Dean will pass well south of South Florida, though its secondary effects will elevate offshore seas through Monday and pump some rain and wind into the region.
The storm will reach the Gulf of Mexico next week -- and then strike the Gulf Coast, possibly near the Texas-Mexico border.
Texas Gov. Rick Perry declared the storm an ''imminent threat'' and NASA announced that it will bring shuttle Endeavour and its crew home a day early on Tuesday, in case Dean veers toward its control center in Houston.
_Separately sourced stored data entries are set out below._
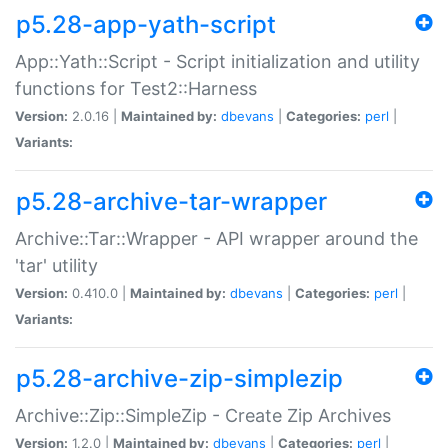
p5.28-app-yath-script
App::Yath::Script - Script initialization and utility
functions for Test2::Harness
Version:
2.0.16 |
Maintained by:
dbevans
|
Categories:
perl
|
Variants:
p5.28-archive-tar-wrapper
Archive::Tar::Wrapper - API wrapper around the
'tar' utility
Version:
0.410.0 |
Maintained by:
dbevans
|
Categories:
perl
|
Variants:
p5.28-archive-zip-simplezip
Archive::Zip::SimpleZip - Create Zip Archives
Version:
1.2.0 |
Maintained by:
dbevans
|
Categories:
perl
|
As a Category 2 hurricane, Dean killed three people Friday in St. Lucia and Dominica. Then, it strengthened into a major Category 4 hurricane. By the time it reaches Jamaica, the Caymans and the Yucatán, it could approach or exceed Category 5 status, with winds above 155-mph.
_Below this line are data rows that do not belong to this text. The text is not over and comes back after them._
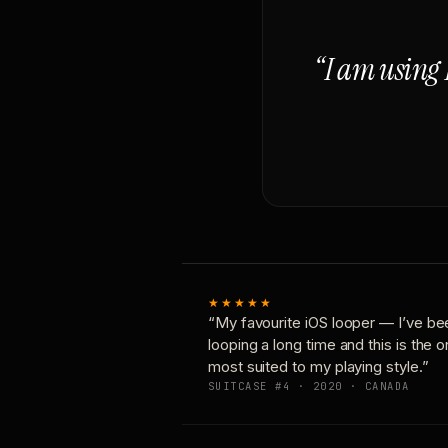
“I am using 
★★★★★
“My favourite iOS looper — I’ve be
looping a long time and this is the 
most suited to my playing style.”
SUITCASE #4 · 2020 · CANADA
''We are prepared for the worst,'' said Kerry-Ann Morris, a Jamaican spokeswoman.
Forecasters said she had good reason to be concerned.
Dean ripped through the outer arc of islands Friday morning, damaging homes, flooding streets and killing a 62-year-old man in St. Lucia and a woman and her 7-year-old son in Dominica, according to The Associated Press.
''We don't have a roof . . . everything is exposed,'' Josephine Marcelus, a resident of Morne Rouge, a town in northern Martinique, told the AP. ``We tried to save what we could.''
Dean's outer bands, filled with rain, were expected to sweep through mountainous areas of the Dominican Republic and Haiti Saturday, raising the possibility of flash floods and mudslides.
In 2004, floods and mudslides produced by a glancing blow from Hurricane Jeanne killed more than 3,000 Haitians.
On Friday, Haitian officials begged residents to prepare, especially those who live near rivers. They were advised to seek higher ground immediately.
Some said they would ignore the warnings. The reason: no means to leave.
''Tell me, where am I going to go?'' Wilden Pierre, 20, said outside his shed, a hodgepodge of tin perched over a riverbed in the hills above Port-au-Prince. ``I have no place to go -- I have no money.''
Dean appeared likely to just brush the Dominican Republic, but even a passing encounter with a storm this powerful can prove deadly and damaging.
Authorities warned residents to stay off beaches and advised those living in low-lying areas to remain alert.
Emergency managers opened 100 lines for calls and told coastal residents that they should stock up on food and water.
In the Santo Domingo neighborhood of La Javilla, residents kept a close eye on the nearby Ozama River, which floods after moderate rains, said Minerva Mendez Reyes, who owns a small grocery store.
Two weeks ago, a sudden storm inundated her neighborhood and soaked 100-pound bags of rice and sugar. ''Just about every week, we end up fighting with the water,'' she said.
Still, it seemed that Jamaica and the Caymans were most at risk.
In Jamaica, emergency managers positioned relief supplies and urged citizens to check their roofs, prune trees and otherwise begin preparing.
''Right now, everybody is on high alert,'' said Morris, the Jamaican spokeswoman with the Office of Disaster and Preparedness Emergency Mangement in Kingston.
Maybe so, but many residents were taking a wait-and-see attitude, especially in Kingston, where there was no rush to board up homes or crowd grocery stores or gasoline stations.
''I have to see it first before I believe in it,'' said Mitch Landell, 28, a street vendor across from the famed National Bakery on Half-Way Tree Road in Kingston.
In Montego Bay, however, more concern was evident. Officials evacuated tourists from waterfront hotels and asked airlines to add more outbound flights Saturday.
''I am scheduled to leave Jamaica on Sunday,'' said tourist Mike Wallace of Miami. ``But I don't know if this would be possible. I am just not sure what is going to happen.''
The Caymans were pummeled in 2004 by Hurricane Ivan, which destroyed or damaged countless homes and wrecked businesses, roads and utilities. The islands still haven't fully recovered, and now they might absorb another hit.
Cayman Airways and other carriers added flights Friday and hotels advised tourists to leave.
''We have a small window of opportunity in which visitors wishing to leave may do so,'' said Ebanks, the government spokeswoman.